The present work tested the hypothesis that portal venous bile acids regulate the activity of the cholesterol 7 alpha-hydroxylase and studied the influence of hepatic microsomal free cholesterol concentration on the enzyme activity. Operative liver biopsies and samples of portal venous blood were obtained from a total of 61 patients with gallstones who were undergoing cholecystectomy. Fifteen of the patients were treated with cholestyramine (16 g/day) for 2-3 wk before operation and 23 patients with chenodeoxycholic acid (15 mg/kg.day) or ursodeoxycholic acid (15 mg/kg.day) for 3-4 wk before operation. Highly accurate methods based on isotope dilution-mass spectrometry were used for assay of the cholesterol 7 alpha-hydroxylase activity, the concentration of free cholesterol in the microsomes, and the levels of individual bile acids in portal venous blood. Cholestyramine treatment increased the cholesterol 7 alpha-hydroxylase activity about sixfold, from 7.6 +/- 1.1 (mean +/- SEM) to 45.7 +/- 6.7 pmol/min.mg protein. Administration of chenodeoxycholic acid reduced the enzyme activity considerably to 1.0 +/- 0.3 pmol/min.mg protein, whereas ursodeoxycholic acid did not significantly affect the enzyme activity (7.9 +/- 2.2 pmol/min.mg protein). The concentration of microsomal free cholesterol remained essentially unchanged in spite of a 45-fold variation in enzyme activity. There was a negative correlation between the absolute as well as the relative concentration of chenodeoxycholic acid in portal blood and the activity of the cholesterol 7 alpha-hydroxylase, whereas there was no correlation between the total concentration of bile acids and the enzyme activity. It is concluded that the composition of individual bile acids may be more important than the total concentration of bile acids in the portal vein for the regulation of the cholesterol 7 alpha-hydroxylase activity in humans. It is further concluded that chenodeoxycholic acid is a considerably stronger suppressor of bile acid synthesis than ursodeoxycholic acid.

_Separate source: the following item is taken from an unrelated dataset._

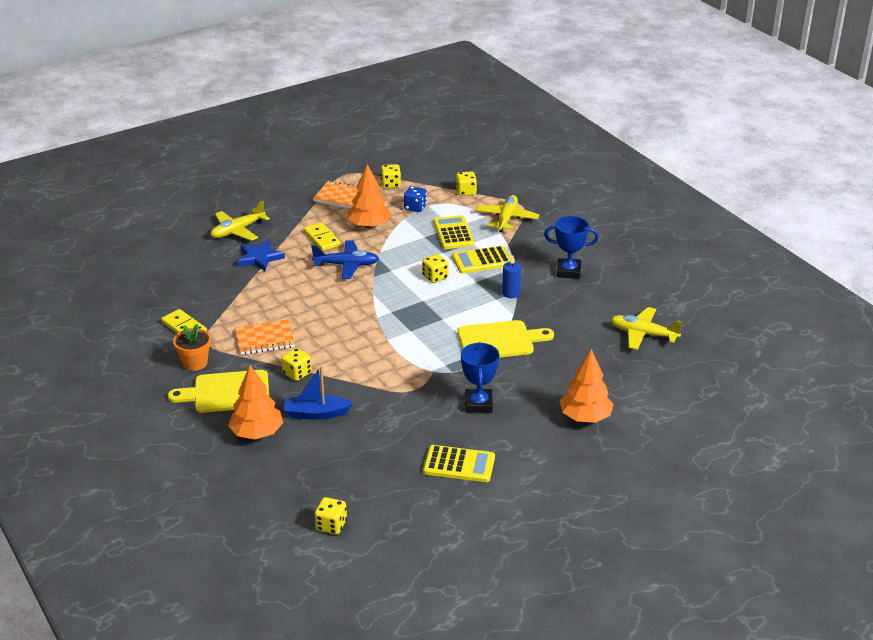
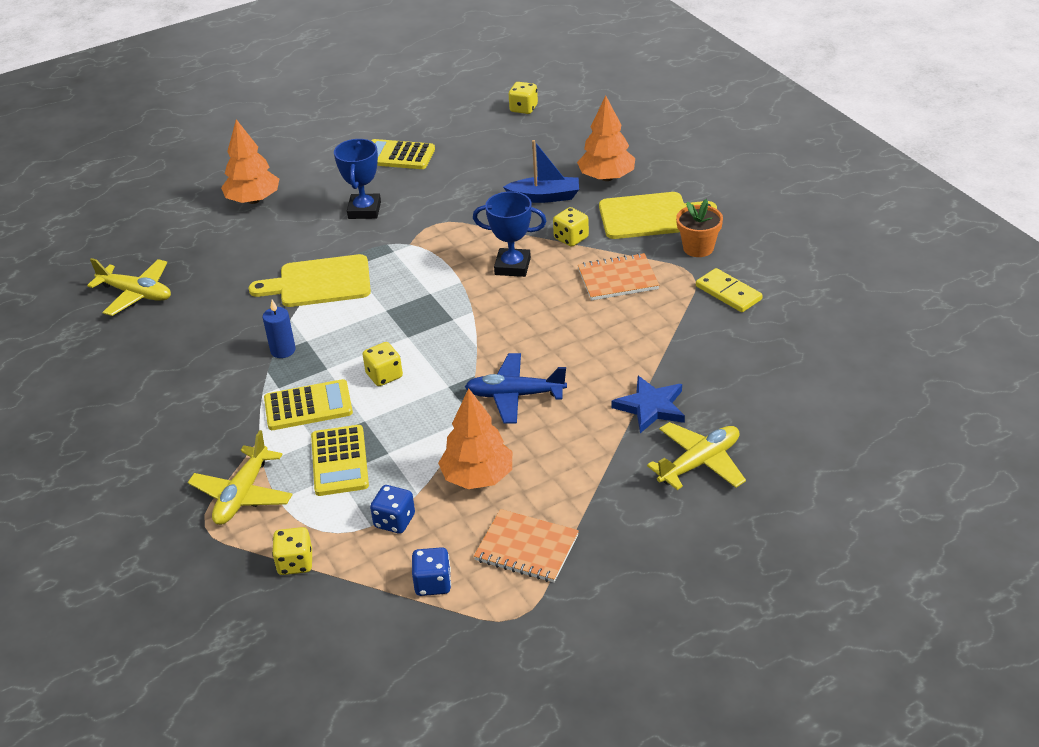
camera: 175 degrees left, 5 degrees up
yellow domino [304,222,341,251] -> none
yellow dice [381,164,401,188] -> blue dice [412,547,451,596]
blue trophy [544,216,599,279] -> blue trophy moved to [473,191,546,277]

本研究检验了门静脉胆汁酸调节胆固醇7α-羟化酶活性这一假说,并研究了肝微粒体游离胆固醇浓度对该酶活性的影响。从总共61例接受胆囊切除术的胆结石患者身上获取手术肝活检组织和门静脉血样本。其中15例患者在手术前接受消胆胺(16克/天)治疗2 - 3周,23例患者在手术前接受鹅去氧胆酸(15毫克/千克·天)或熊去氧胆酸(15毫克/千克·天)治疗3 - 4周。采用基于同位素稀释-质谱分析法的高精度方法来测定胆固醇7α-羟化酶活性、微粒体中游离胆固醇的浓度以及门静脉血中各胆汁酸的水平。消胆胺治疗使胆固醇7α-羟化酶活性增加了约6倍,从7.6±1.1(平均值±标准误)增至45.7±6.7皮摩尔/分钟·毫克蛋白。给予鹅去氧胆酸使该酶活性大幅降低至1.0±0.3皮摩尔/分钟·毫克蛋白,而熊去氧胆酸对酶活性无显著影响(7.9±2.2皮摩尔/分钟·毫克蛋白)。尽管酶活性有45倍的变化,但微粒体游离胆固醇浓度基本保持不变。门静脉中鹅去氧胆酸的绝对浓度和相对浓度与胆固醇7α-羟化酶活性之间呈负相关,而胆汁酸的总浓度与酶活性之间无相关性。得出的结论是,对于人类胆固醇7α-羟化酶活性的调节,门静脉中各胆汁酸的组成可能比胆汁酸的总浓度更为重要。进一步得出的结论是,鹅去氧胆酸对胆汁酸合成的抑制作用比熊去氧胆酸强得多。